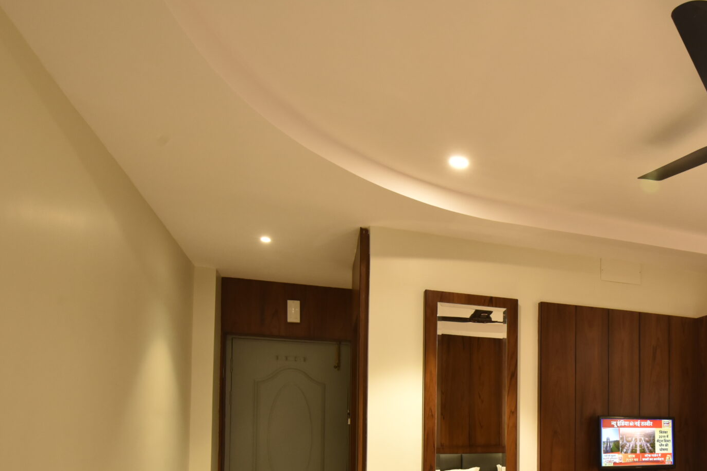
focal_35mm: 28
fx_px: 550
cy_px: 408
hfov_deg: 59.7
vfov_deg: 43.1
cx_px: 577
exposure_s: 1/6
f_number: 8
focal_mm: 15
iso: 800
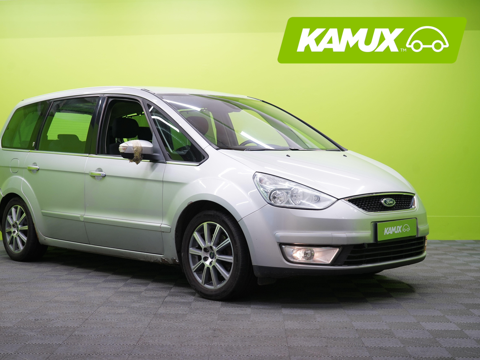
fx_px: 721
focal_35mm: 52
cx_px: 210
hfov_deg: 36.8
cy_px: 180
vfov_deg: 28.0
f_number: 5
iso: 400
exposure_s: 1/30
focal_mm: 48
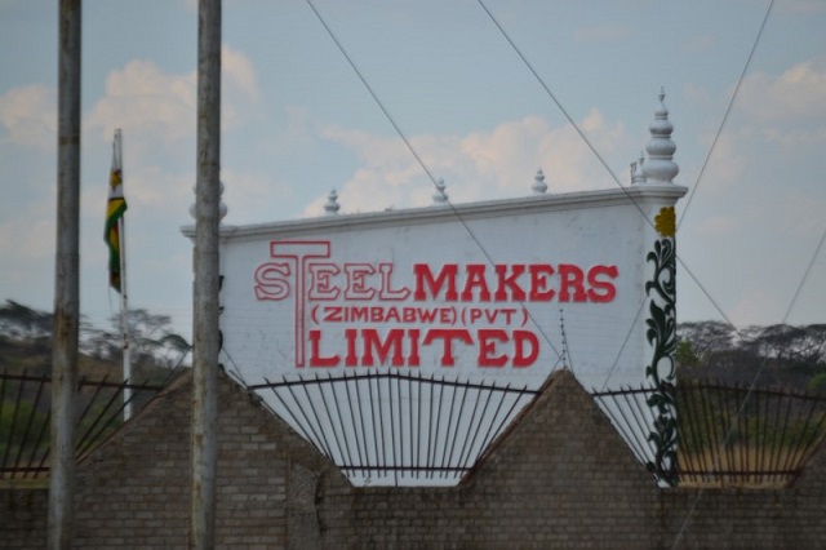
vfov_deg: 4.6
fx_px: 6879
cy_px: 275
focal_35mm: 300
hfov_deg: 6.9
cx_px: 413
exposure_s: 1/1600
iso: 400
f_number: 5.6
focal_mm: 200
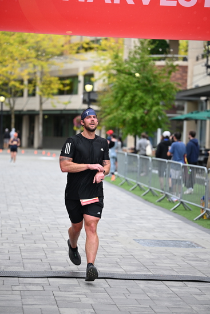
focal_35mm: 101
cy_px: 157
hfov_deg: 13.6
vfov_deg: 20.2
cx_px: 105
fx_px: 883
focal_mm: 101
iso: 640
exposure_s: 1/2000
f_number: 2.8
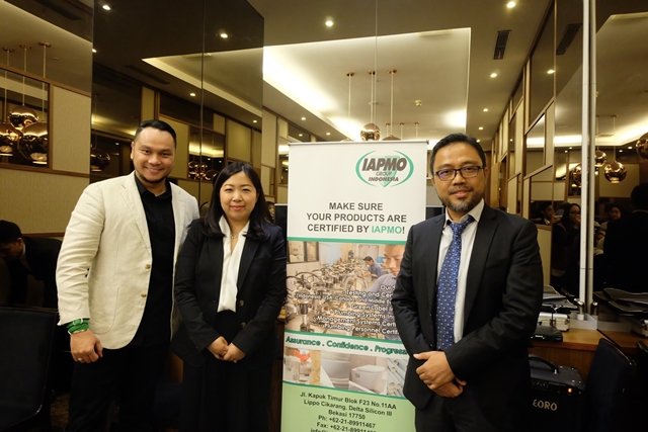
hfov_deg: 73.7
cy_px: 216
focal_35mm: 24
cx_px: 324
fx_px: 432
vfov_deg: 53.2
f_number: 4
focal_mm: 16
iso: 3200
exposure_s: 1/20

▸ **Exercise goal**: Print the material word for word without images.

▸ **Solved problem**:
focal_35mm: 28
fx_px: 550
cy_px: 408
hfov_deg: 59.7
vfov_deg: 43.1
cx_px: 577
exposure_s: 1/6
f_number: 8
focal_mm: 15
iso: 800
fx_px: 721
focal_35mm: 52
cx_px: 210
hfov_deg: 36.8
cy_px: 180
vfov_deg: 28.0
f_number: 5
iso: 400
exposure_s: 1/30
focal_mm: 48
vfov_deg: 4.6
fx_px: 6879
cy_px: 275
focal_35mm: 300
hfov_deg: 6.9
cx_px: 413
exposure_s: 1/1600
iso: 400
f_number: 5.6
focal_mm: 200
focal_35mm: 101
cy_px: 157
hfov_deg: 13.6
vfov_deg: 20.2
cx_px: 105
fx_px: 883
focal_mm: 101
iso: 640
exposure_s: 1/2000
f_number: 2.8
hfov_deg: 73.7
cy_px: 216
focal_35mm: 24
cx_px: 324
fx_px: 432
vfov_deg: 53.2
f_number: 4
focal_mm: 16
iso: 3200
exposure_s: 1/20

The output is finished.